While Microsoft started out providing a desktop operating system,
over time it has also provided powerful operating systems that are
becoming a significant factor in the enterprise server space. Just
witness the market share and growth that Microsoft has captured in the
database space with SQL. With the addition of TCP Chimney Offload to
Windows, Microsoft is providing levels of performance not available in
UNIX or Linux. This will accelerate the adoption ramp of Windows and
iSCSI in the enterprise. While it is unlikely that competing operating
systems will wait too long to add this functionality in order to
maintain their competitive position, Microsoft has already gained a
large lead and will undoubtedly be able to capitalize on it.

TOE Adoption Ramps Up

Today we are seeing servers with TOE capability built into the
server motherboards. Large server manufacturers are making it widely
available to customers as they clearly understand the benefits of TOE
and the enterprise performance benefits when combined with Windows TCP
Chimney Offload. While this currently requires a separate integrated
circuit on the board to provide the function, this capability will soon
be included in the Southbridge chip2, which will further
significantly reduce the cost to the end user. Systems designers are
seeing the benefit of TOE and its importance to server scalability and
performance, and recognize its ability to improve the overall
efficiency of the server.

Thoughts on Bandwidth

As servers become larger and processors become more powerful, 10
gigabit Ethernet (10GbE) will become increasingly important.
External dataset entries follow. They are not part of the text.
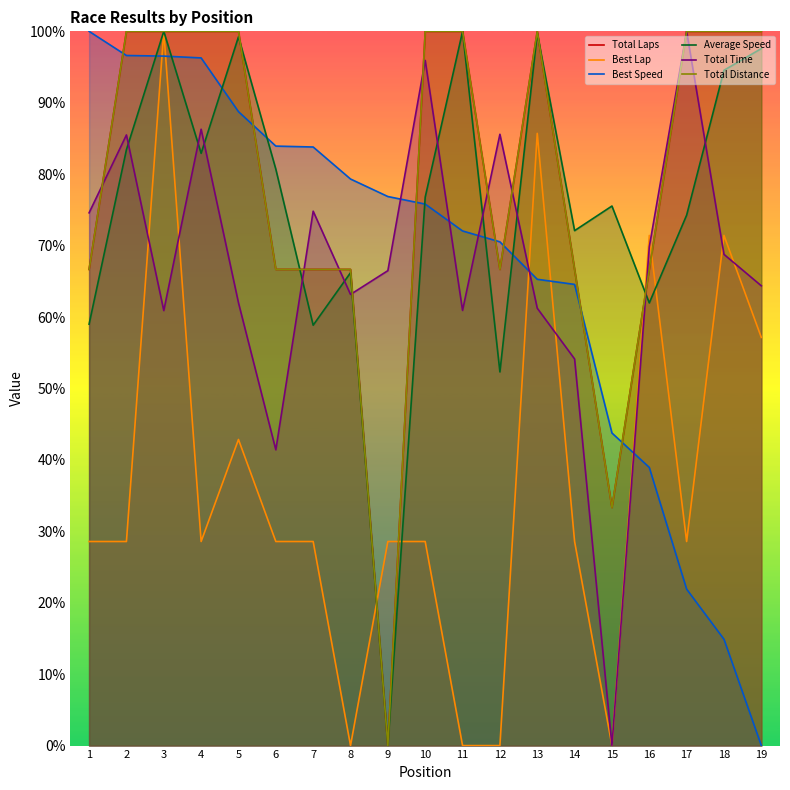

How many interior local peaks does the Total Distance series have?

1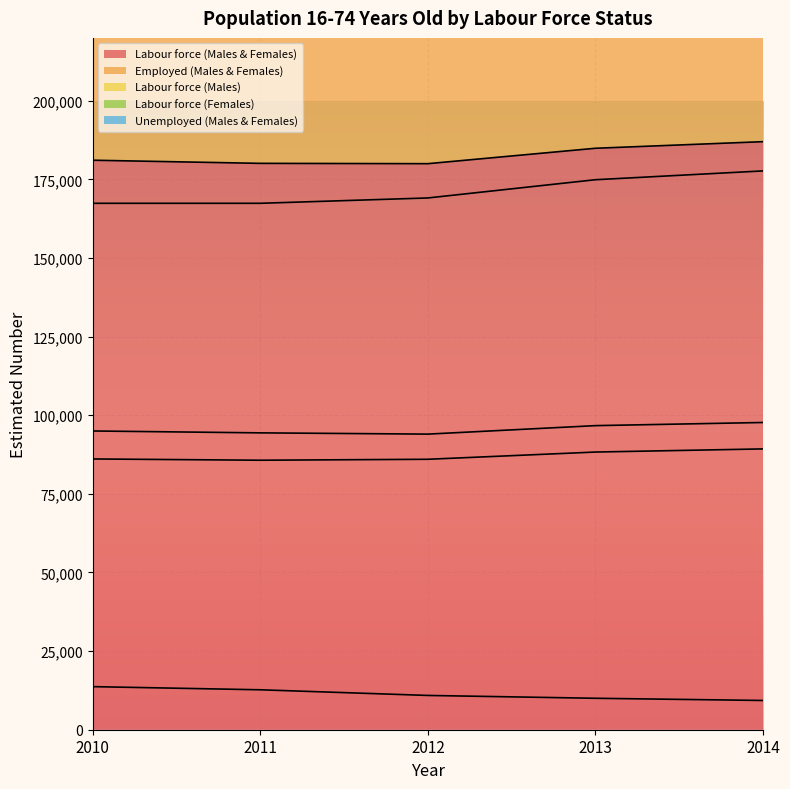

Which category has the lowest value across all series?

2014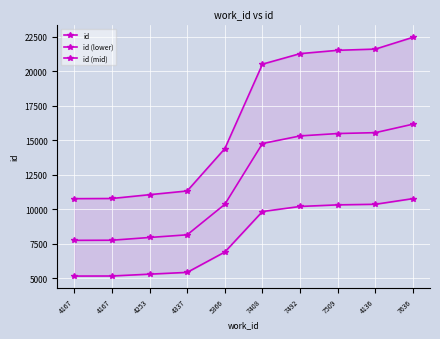

True or false: id has a value of 14404.0 at 5366.

True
Today,
however, most servers can only make use of a few gigabits per second of
bandwidth, even if the TCP processing requirement has been removed.
Through the TCP-provided port aggregation functionality, a few gigabit
Ethernet connections (which can be obtained on a single PCIe card) can
supply all the capability that can be achieved with a single 10 gigabit
Ethernet. For the next few years, until the price of 10GbE comes down,
this combination of aggregated gigabit connections and TOE will provide
the most cost-effective way of moving large amounts of data. We expect
that TOE and iSCSI will continue to be the fastest growing new
technologies in the networking space.

In summary, TOE can add tremendous value to users seeking to get the
most performance out of their servers. Driven by the growth of the
Internet, the load on the server has changed. With the addition of
TCP/IP processing and the adoption of TOE, valuable cycles from the
server’s CPU can be reduced, allowing the server to support other
functions (such as metadata processing in the file server) and enabling
it to scale and support more users. Even in today’s multi-processor,
multi-core server environments, TOE provides significant benefits. The
adoption of iSCSI will continue to increase, fueled in part by
Microsoft’s continued success in displacing UNIX servers in the data
center as well as the attractiveness that iSCSI offers in price,
performance, and simplicity. TOE will increasingly be integrated into
servers in the form of dedicated chip sets laid down on the motherboard
(LOM), and eventually integrated with the Southbridge itself;
supporting front-end, client-facing and back-end, iSCSI SAN-facing TCP
offload. Lastly, users do not need to immediately jump to 10GbE in
order to achieve higher bandwidth. While 10GbE will certainly
contribute to iSCSI adoption, users can benefit from high bandwidth
gigabit performance today through the use of multi-port PCI-e TOE
adapters that support link aggregation.

Larry Boucher is founder, president and chief executive officer of Alacritech.

www.Alacritech.com

1TCP
Chimney Offload is the process of offloading the TCP protocol stack in
Microsoft Windows to a network interface card (NIC) while preserving
customer investments in applications, manageability and security.

2
The Southbridge is a chip that implements the "slower" capabilities of
the motherboard in the construct of a Northbridge/Southbridge
architecture delineation. The Southbridge is generally distinguished
from the Northbridge by not being directly connected to the processor.
Rather, the Northbridge ties the Southbridge to the CPU.